Porzione del documento ::
L'HANGAR ROSSO

Locandina Un film di Juan Pablo Sallato. Con Nicolás Zárate, Boris Quercia, Marcial Tagle, Catalina Stuardo, Aron Hernández, Renzo Fioretti. Genere Drammatico - Italia, Cile, 2026. Durata 83 minuti circa.Gli Anni Settanta in CileFilm d'esordio nella fiction del regista cileno Juan Pablo Sallato.di Tommaso Tocci


Trama

Subito prima del colpo di stato che avrebbe posto fine al governo cileno di Salvador Allende e instaurato la dittatura di Pinochet, Jorge Silva è un capitano dell'aeronautica di cui si ricorda in gioventù il valore come paracadutista, e che ora dirige un centro di addestramento per cadetti alle porte di Santiago. La mattina dell'11 settembre 1973 riceve ordini dai suoi superiori di aprire le porte della base militare e favorire la detenzione dei tanti prigionieri catturati durante il golpe. Stretto tra le pressioni dall'alto, in particolare del colonnello Jahn con il quale ha dei trascorsi, e il senso di responsabilità per le reclute che lo guardano con ammirazione come il giovane sergente Hernández, Silva dovrà fare i conti rapidamente con i propri imperativi morali.

Voci di dati salvate ::
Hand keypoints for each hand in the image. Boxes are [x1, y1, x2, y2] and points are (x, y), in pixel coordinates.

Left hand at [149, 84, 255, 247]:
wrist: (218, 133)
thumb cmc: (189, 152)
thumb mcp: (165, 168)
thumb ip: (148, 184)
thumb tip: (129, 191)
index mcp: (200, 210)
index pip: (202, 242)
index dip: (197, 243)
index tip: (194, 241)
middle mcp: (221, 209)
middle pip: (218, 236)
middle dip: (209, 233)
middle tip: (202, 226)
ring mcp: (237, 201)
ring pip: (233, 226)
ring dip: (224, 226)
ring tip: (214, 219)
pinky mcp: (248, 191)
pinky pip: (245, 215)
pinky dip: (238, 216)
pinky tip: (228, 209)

Serie di compiti ::
**a.** Secondo la scheda del film, in quale data il capitano Silva riceve dai superiori l'ordine di aprire le porte della base militare?
**b.** Riporta il passo della scheda del film che comincia con le parole "Subito prima del" e termina con "propri imperativi morali.".
Il materiale riportato non è necessario.

Risposte per compito ::
**a.** La mattina dell'11 settembre 1973.

**b.**
Subito prima del colpo di stato che avrebbe posto fine al governo cileno di Salvador Allende e instaurato la dittatura di Pinochet, Jorge Silva è un capitano dell'aeronautica di cui si ricorda in gioventù il valore come paracadutista, e che ora dirige un centro di addestramento per cadetti alle porte di Santiago. La mattina dell'11 settembre 1973 riceve ordini dai suoi superiori di aprire le porte della base militare e favorire la detenzione dei tanti prigionieri catturati durante il golpe. Stretto tra le pressioni dall'alto, in particolare del colonnello Jahn con il quale ha dei trascorsi, e il senso di responsabilità per le reclute che lo guardano con ammirazione come il giovane sergente Hernández, Silva dovrà fare i conti rapidamente con i propri imperativi morali.